As of July 29, 2017, future principal payments for long-term debt, including the current portion, are summarized as follows (in millions):
Fiscal Year
Amount
2018
$
4,750

2019
5,250

2020
6,000

2021
3,000

2022
2,500

Thereafter
9,000

Total
$
30,500


(c)
Credit Facilities
On May 15, 2015, the Company entered into a credit agreement with certain institutional lenders that provides for a $3.0 billion unsecured revolving credit facility that is scheduled to expire on May 15, 2020. Any advances under the credit agreement will accrue interest at rates that are equal to, based on certain conditions, either (i) the highest of (a) the Federal Funds rate plus 0.50%, (b) Bank of America’s “prime rate” as announced from time to time, or (c) LIBOR, or a comparable or successor rate that is approved by the Administrative Agent (“Eurocurrency Rate”), for an interest period of one-month plus 1.00%, or (ii) the Eurocurrency Rate, plus a margin that is based on the Company’s senior debt credit ratings as published by Standard & Poor’s Financial Services, LLC and Moody’s Investors Service, Inc., provided that in no event will the Eurocurrency Rate be less than zero.
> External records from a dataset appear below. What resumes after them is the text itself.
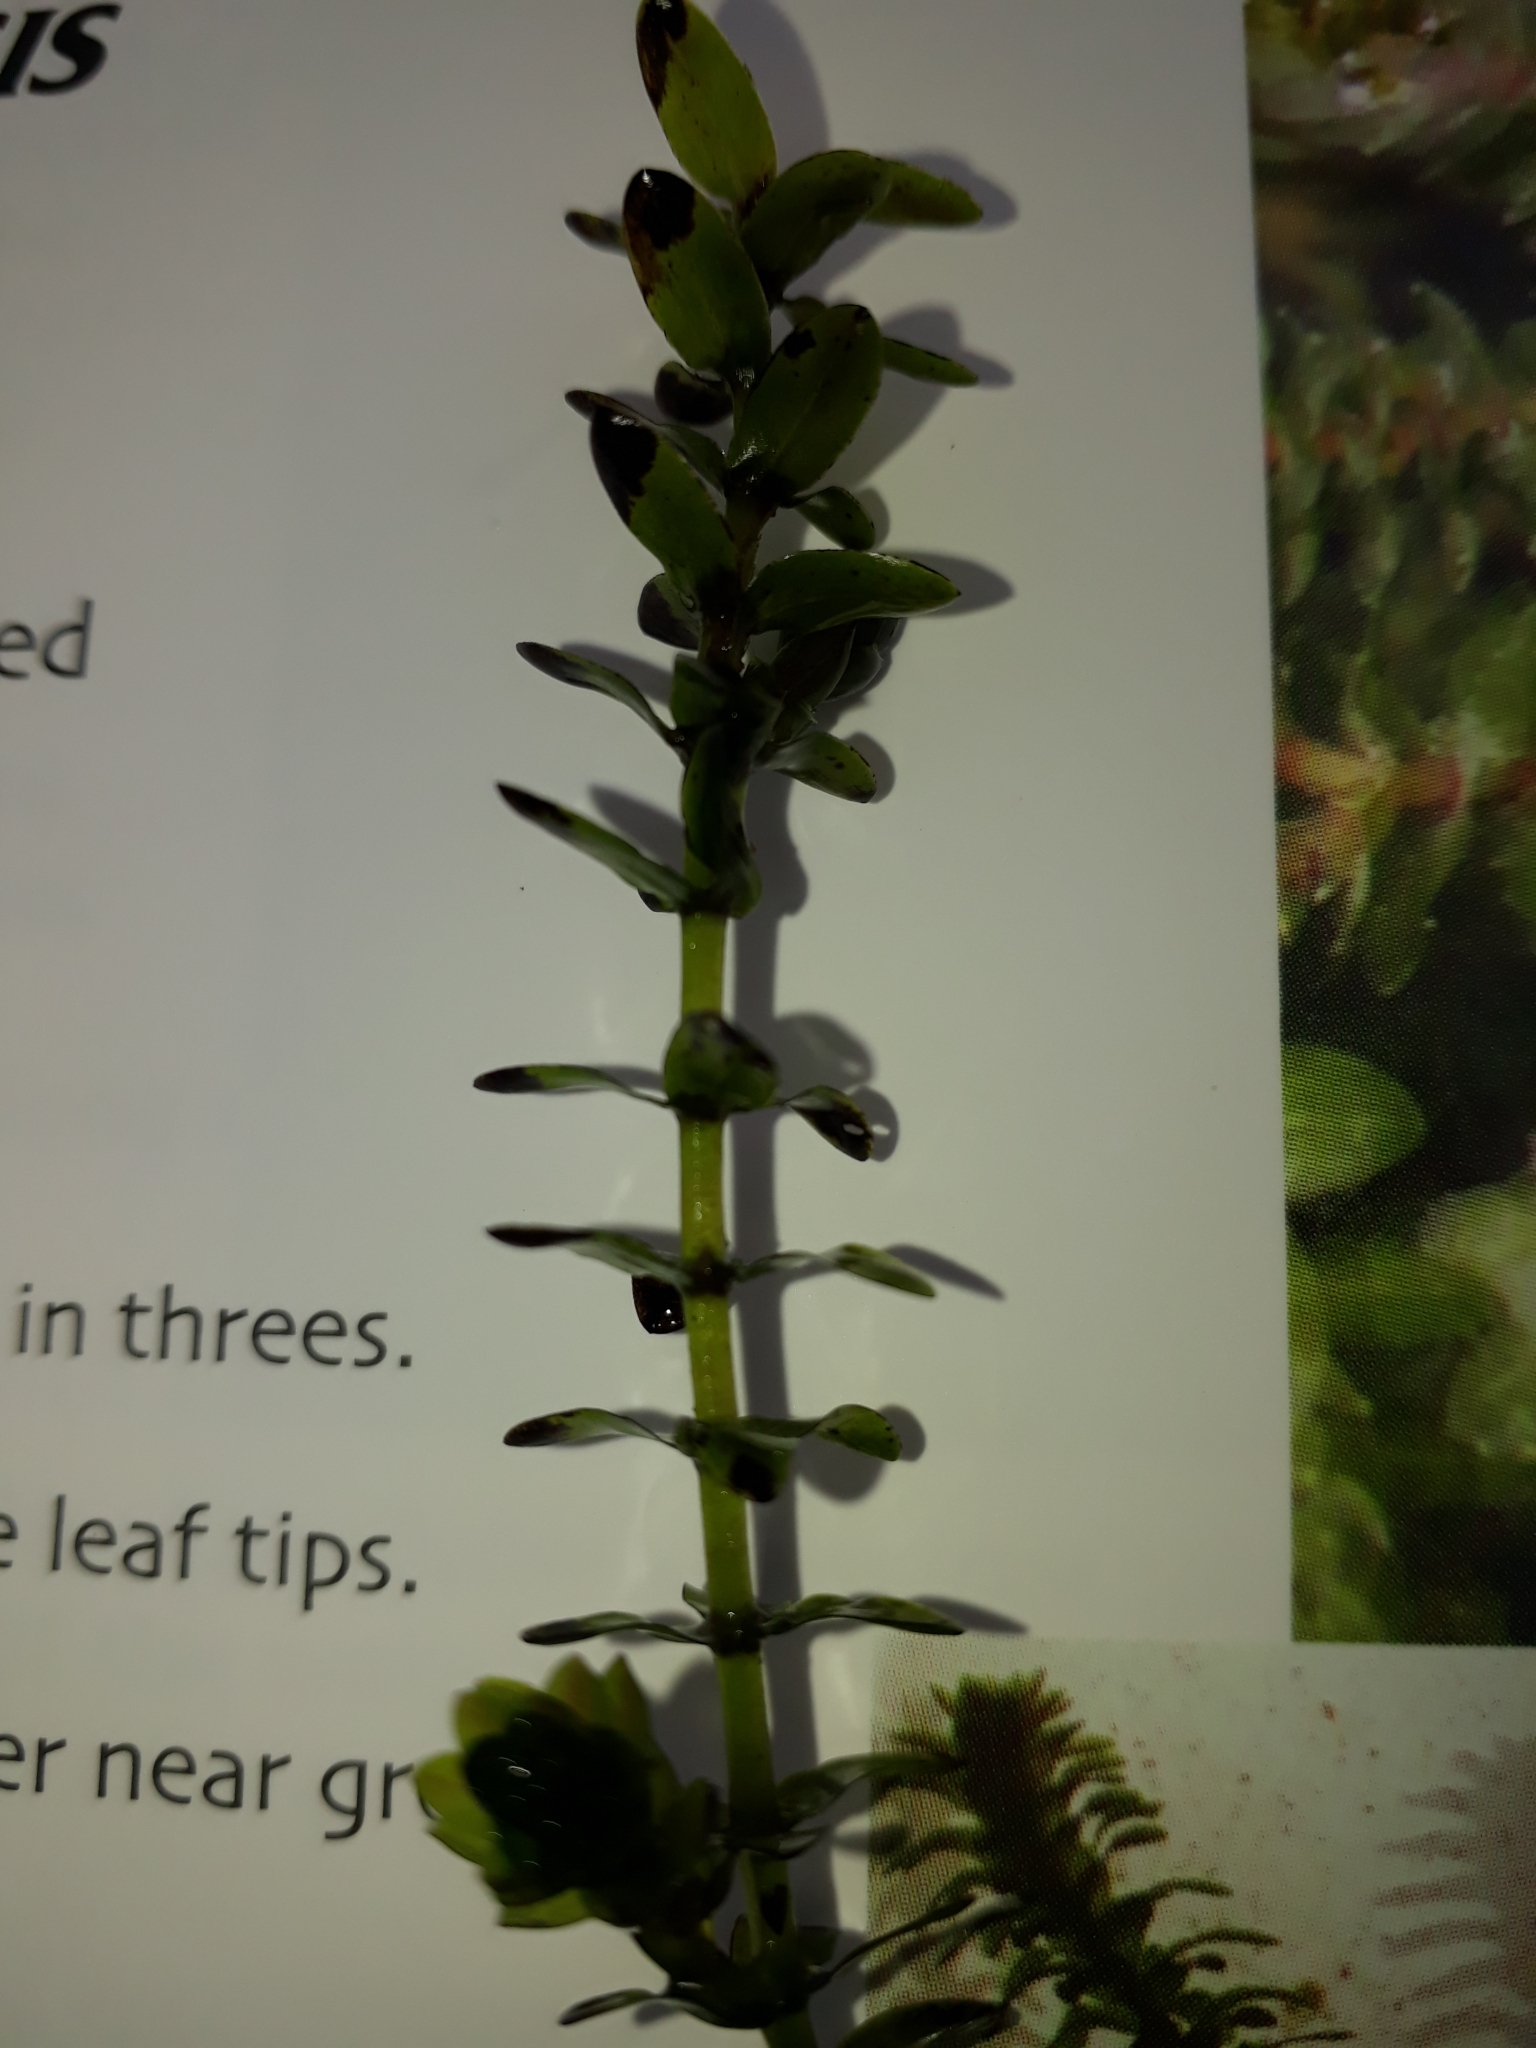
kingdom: Plantae
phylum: Tracheophyta
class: Liliopsida
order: Alismatales
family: Hydrocharitaceae
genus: Elodea
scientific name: Elodea canadensis
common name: Canadian waterweed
The Company may also, upon agreement of either the then-existing lenders or additional lenders not currently parties to the agreement, increase the commitments under the credit facility by up to an additional $2.0 billion and/or extend the expiration date of the credit facility up to May 15, 2022.
In addition, on March 30, 2017, the Company entered into a 364-Day credit agreement with certain institutional lenders that provides for a $2.0 billion unsecured revolving credit facility that is scheduled to expire on March 29, 2018. The credit agreement also provides the Company with the option to, for a fee, convert any borrowings outstanding thereunder on March 29, 2018 to a term loan maturing no later than March 29, 2019. The interest rate applicable to outstanding balances under the credit agreement will be based on either (i) the higher of (a) the rates on overnight Federal Funds transactions with members of the Federal Reserve System (i.e. Federal Funds rate) plus 0.50%, (b) Bank of America's "prime rate" as announced from time to time or (c) LIBOR for an interest period of one month plus 1.00%, or (ii) LIBOR plus a margin that is based on the Company's senior debt credit ratings as published by S&P Global Rating, a business unit of Standard & Poor's Financial Services LLC, and Moody's Investors Service, Inc.
These credit agreements require that the Company comply with certain covenants, including that the Company maintains an interest coverage ratio as defined in these agreements. As of July 29, 2017, the Company was in compliance with the required interest coverage ratio and the other covenants, and the Company had not borrowed any funds under the credit facility.